- Data excerpts:
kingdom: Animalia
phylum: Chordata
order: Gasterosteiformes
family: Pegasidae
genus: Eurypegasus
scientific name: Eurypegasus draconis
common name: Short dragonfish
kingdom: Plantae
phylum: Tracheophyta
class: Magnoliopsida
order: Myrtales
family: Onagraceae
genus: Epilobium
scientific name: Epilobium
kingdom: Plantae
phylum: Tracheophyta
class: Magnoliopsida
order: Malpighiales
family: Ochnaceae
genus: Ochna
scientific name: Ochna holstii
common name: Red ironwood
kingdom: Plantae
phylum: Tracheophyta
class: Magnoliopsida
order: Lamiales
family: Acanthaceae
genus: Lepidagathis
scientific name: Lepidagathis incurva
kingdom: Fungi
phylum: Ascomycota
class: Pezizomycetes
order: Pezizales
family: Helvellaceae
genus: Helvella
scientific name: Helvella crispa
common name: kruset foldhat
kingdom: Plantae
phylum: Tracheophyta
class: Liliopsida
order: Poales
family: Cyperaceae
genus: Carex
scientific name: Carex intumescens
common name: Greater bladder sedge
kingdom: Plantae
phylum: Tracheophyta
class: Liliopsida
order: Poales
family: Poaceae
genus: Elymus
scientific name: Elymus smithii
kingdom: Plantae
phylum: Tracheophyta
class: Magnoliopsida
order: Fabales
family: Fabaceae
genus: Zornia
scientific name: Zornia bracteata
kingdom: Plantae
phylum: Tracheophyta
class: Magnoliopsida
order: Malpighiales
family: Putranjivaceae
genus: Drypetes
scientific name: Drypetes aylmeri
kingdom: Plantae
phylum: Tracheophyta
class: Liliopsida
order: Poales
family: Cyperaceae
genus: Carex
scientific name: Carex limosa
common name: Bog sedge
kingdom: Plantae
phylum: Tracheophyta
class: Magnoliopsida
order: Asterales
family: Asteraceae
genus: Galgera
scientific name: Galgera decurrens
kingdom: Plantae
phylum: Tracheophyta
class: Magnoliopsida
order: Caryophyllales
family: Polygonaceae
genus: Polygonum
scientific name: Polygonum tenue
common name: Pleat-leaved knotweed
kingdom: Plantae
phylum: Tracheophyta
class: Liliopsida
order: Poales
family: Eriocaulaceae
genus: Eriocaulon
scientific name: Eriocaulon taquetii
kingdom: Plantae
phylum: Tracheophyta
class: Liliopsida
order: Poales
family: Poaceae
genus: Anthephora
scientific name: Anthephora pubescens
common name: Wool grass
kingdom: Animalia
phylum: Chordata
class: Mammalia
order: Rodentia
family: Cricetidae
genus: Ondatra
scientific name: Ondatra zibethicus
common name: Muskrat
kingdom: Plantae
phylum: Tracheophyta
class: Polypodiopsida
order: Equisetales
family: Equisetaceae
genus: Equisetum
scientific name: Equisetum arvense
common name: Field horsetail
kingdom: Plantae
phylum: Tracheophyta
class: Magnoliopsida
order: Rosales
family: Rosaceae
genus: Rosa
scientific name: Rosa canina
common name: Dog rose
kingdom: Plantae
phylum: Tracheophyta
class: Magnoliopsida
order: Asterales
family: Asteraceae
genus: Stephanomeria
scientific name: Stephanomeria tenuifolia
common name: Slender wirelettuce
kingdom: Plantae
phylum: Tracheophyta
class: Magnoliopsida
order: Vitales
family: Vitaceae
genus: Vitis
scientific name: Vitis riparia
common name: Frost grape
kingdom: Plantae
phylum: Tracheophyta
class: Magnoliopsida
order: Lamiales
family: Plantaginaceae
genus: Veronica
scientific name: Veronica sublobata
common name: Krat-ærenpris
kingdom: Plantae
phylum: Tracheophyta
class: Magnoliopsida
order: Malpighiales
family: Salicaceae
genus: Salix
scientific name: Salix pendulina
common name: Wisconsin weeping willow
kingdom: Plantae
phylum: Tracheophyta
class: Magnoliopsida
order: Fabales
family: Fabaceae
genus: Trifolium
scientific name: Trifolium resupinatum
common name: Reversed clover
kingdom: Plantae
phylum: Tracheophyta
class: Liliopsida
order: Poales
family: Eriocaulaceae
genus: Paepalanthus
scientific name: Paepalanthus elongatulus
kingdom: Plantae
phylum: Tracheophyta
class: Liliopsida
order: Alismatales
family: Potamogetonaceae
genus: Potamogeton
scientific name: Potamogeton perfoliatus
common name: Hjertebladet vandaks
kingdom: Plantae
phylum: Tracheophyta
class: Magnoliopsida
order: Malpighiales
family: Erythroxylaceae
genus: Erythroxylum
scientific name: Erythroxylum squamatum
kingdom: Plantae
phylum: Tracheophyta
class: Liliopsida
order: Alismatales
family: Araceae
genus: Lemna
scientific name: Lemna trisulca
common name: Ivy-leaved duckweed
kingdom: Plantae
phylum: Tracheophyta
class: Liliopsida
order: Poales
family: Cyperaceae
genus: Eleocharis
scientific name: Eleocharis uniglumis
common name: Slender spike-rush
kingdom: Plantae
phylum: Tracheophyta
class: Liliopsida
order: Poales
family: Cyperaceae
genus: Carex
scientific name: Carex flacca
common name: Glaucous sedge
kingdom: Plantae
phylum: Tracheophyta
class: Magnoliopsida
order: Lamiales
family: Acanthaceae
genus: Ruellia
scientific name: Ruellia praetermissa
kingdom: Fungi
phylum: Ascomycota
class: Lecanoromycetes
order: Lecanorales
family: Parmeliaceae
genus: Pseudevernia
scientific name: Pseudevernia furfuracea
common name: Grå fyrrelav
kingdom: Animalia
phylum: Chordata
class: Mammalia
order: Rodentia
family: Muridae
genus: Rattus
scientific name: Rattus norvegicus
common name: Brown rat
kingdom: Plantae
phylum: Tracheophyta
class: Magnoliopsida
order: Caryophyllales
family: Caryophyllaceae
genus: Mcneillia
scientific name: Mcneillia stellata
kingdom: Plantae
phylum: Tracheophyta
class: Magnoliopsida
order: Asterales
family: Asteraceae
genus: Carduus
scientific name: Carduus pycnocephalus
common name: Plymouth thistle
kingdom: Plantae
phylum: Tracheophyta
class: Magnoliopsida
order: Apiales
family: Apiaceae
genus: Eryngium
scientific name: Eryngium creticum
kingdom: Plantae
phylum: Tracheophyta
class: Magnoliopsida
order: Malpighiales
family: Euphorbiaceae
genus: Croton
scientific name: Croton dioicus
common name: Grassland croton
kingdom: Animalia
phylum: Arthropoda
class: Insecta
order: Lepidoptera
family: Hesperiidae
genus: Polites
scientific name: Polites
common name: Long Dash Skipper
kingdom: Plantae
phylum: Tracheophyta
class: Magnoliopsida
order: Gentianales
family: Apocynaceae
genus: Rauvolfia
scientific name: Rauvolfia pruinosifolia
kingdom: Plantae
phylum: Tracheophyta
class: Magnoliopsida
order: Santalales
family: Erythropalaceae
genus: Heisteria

- Directions for this task:
Reproduce every line of the rows above word for word, keeping them in the same order.

- Exercise solution:
kingdom: Animalia
phylum: Chordata
order: Gasterosteiformes
family: Pegasidae
genus: Eurypegasus
scientific name: Eurypegasus draconis
common name: Short dragonfish
kingdom: Plantae
phylum: Tracheophyta
class: Magnoliopsida
order: Myrtales
family: Onagraceae
genus: Epilobium
scientific name: Epilobium
kingdom: Plantae
phylum: Tracheophyta
class: Magnoliopsida
order: Malpighiales
family: Ochnaceae
genus: Ochna
scientific name: Ochna holstii
common name: Red ironwood
kingdom: Plantae
phylum: Tracheophyta
class: Magnoliopsida
order: Lamiales
family: Acanthaceae
genus: Lepidagathis
scientific name: Lepidagathis incurva
kingdom: Fungi
phylum: Ascomycota
class: Pezizomycetes
order: Pezizales
family: Helvellaceae
genus: Helvella
scientific name: Helvella crispa
common name: kruset foldhat
kingdom: Plantae
phylum: Tracheophyta
class: Liliopsida
order: Poales
family: Cyperaceae
genus: Carex
scientific name: Carex intumescens
common name: Greater bladder sedge
kingdom: Plantae
phylum: Tracheophyta
class: Liliopsida
order: Poales
family: Poaceae
genus: Elymus
scientific name: Elymus smithii
kingdom: Plantae
phylum: Tracheophyta
class: Magnoliopsida
order: Fabales
family: Fabaceae
genus: Zornia
scientific name: Zornia bracteata
kingdom: Plantae
phylum: Tracheophyta
class: Magnoliopsida
order: Malpighiales
family: Putranjivaceae
genus: Drypetes
scientific name: Drypetes aylmeri
kingdom: Plantae
phylum: Tracheophyta
class: Liliopsida
order: Poales
family: Cyperaceae
genus: Carex
scientific name: Carex limosa
common name: Bog sedge
kingdom: Plantae
phylum: Tracheophyta
class: Magnoliopsida
order: Asterales
family: Asteraceae
genus: Galgera
scientific name: Galgera decurrens
kingdom: Plantae
phylum: Tracheophyta
class: Magnoliopsida
order: Caryophyllales
family: Polygonaceae
genus: Polygonum
scientific name: Polygonum tenue
common name: Pleat-leaved knotweed
kingdom: Plantae
phylum: Tracheophyta
class: Liliopsida
order: Poales
family: Eriocaulaceae
genus: Eriocaulon
scientific name: Eriocaulon taquetii
kingdom: Plantae
phylum: Tracheophyta
class: Liliopsida
order: Poales
family: Poaceae
genus: Anthephora
scientific name: Anthephora pubescens
common name: Wool grass
kingdom: Animalia
phylum: Chordata
class: Mammalia
order: Rodentia
family: Cricetidae
genus: Ondatra
scientific name: Ondatra zibethicus
common name: Muskrat
kingdom: Plantae
phylum: Tracheophyta
class: Polypodiopsida
order: Equisetales
family: Equisetaceae
genus: Equisetum
scientific name: Equisetum arvense
common name: Field horsetail
kingdom: Plantae
phylum: Tracheophyta
class: Magnoliopsida
order: Rosales
family: Rosaceae
genus: Rosa
scientific name: Rosa canina
common name: Dog rose
kingdom: Plantae
phylum: Tracheophyta
class: Magnoliopsida
order: Asterales
family: Asteraceae
genus: Stephanomeria
scientific name: Stephanomeria tenuifolia
common name: Slender wirelettuce
kingdom: Plantae
phylum: Tracheophyta
class: Magnoliopsida
order: Vitales
family: Vitaceae
genus: Vitis
scientific name: Vitis riparia
common name: Frost grape
kingdom: Plantae
phylum: Tracheophyta
class: Magnoliopsida
order: Lamiales
family: Plantaginaceae
genus: Veronica
scientific name: Veronica sublobata
common name: Krat-ærenpris
kingdom: Plantae
phylum: Tracheophyta
class: Magnoliopsida
order: Malpighiales
family: Salicaceae
genus: Salix
scientific name: Salix pendulina
common name: Wisconsin weeping willow
kingdom: Plantae
phylum: Tracheophyta
class: Magnoliopsida
order: Fabales
family: Fabaceae
genus: Trifolium
scientific name: Trifolium resupinatum
common name: Reversed clover
kingdom: Plantae
phylum: Tracheophyta
class: Liliopsida
order: Poales
family: Eriocaulaceae
genus: Paepalanthus
scientific name: Paepalanthus elongatulus
kingdom: Plantae
phylum: Tracheophyta
class: Liliopsida
order: Alismatales
family: Potamogetonaceae
genus: Potamogeton
scientific name: Potamogeton perfoliatus
common name: Hjertebladet vandaks
kingdom: Plantae
phylum: Tracheophyta
class: Magnoliopsida
order: Malpighiales
family: Erythroxylaceae
genus: Erythroxylum
scientific name: Erythroxylum squamatum
kingdom: Plantae
phylum: Tracheophyta
class: Liliopsida
order: Alismatales
family: Araceae
genus: Lemna
scientific name: Lemna trisulca
common name: Ivy-leaved duckweed
kingdom: Plantae
phylum: Tracheophyta
class: Liliopsida
order: Poales
family: Cyperaceae
genus: Eleocharis
scientific name: Eleocharis uniglumis
common name: Slender spike-rush
kingdom: Plantae
phylum: Tracheophyta
class: Liliopsida
order: Poales
family: Cyperaceae
genus: Carex
scientific name: Carex flacca
common name: Glaucous sedge
kingdom: Plantae
phylum: Tracheophyta
class: Magnoliopsida
order: Lamiales
family: Acanthaceae
genus: Ruellia
scientific name: Ruellia praetermissa
kingdom: Fungi
phylum: Ascomycota
class: Lecanoromycetes
order: Lecanorales
family: Parmeliaceae
genus: Pseudevernia
scientific name: Pseudevernia furfuracea
common name: Grå fyrrelav
kingdom: Animalia
phylum: Chordata
class: Mammalia
order: Rodentia
family: Muridae
genus: Rattus
scientific name: Rattus norvegicus
common name: Brown rat
kingdom: Plantae
phylum: Tracheophyta
class: Magnoliopsida
order: Caryophyllales
family: Caryophyllaceae
genus: Mcneillia
scientific name: Mcneillia stellata
kingdom: Plantae
phylum: Tracheophyta
class: Magnoliopsida
order: Asterales
family: Asteraceae
genus: Carduus
scientific name: Carduus pycnocephalus
common name: Plymouth thistle
kingdom: Plantae
phylum: Tracheophyta
class: Magnoliopsida
order: Apiales
family: Apiaceae
genus: Eryngium
scientific name: Eryngium creticum
kingdom: Plantae
phylum: Tracheophyta
class: Magnoliopsida
order: Malpighiales
family: Euphorbiaceae
genus: Croton
scientific name: Croton dioicus
common name: Grassland croton
kingdom: Animalia
phylum: Arthropoda
class: Insecta
order: Lepidoptera
family: Hesperiidae
genus: Polites
scientific name: Polites
common name: Long Dash Skipper
kingdom: Plantae
phylum: Tracheophyta
class: Magnoliopsida
order: Gentianales
family: Apocynaceae
genus: Rauvolfia
scientific name: Rauvolfia pruinosifolia
kingdom: Plantae
phylum: Tracheophyta
class: Magnoliopsida
order: Santalales
family: Erythropalaceae
genus: Heisteria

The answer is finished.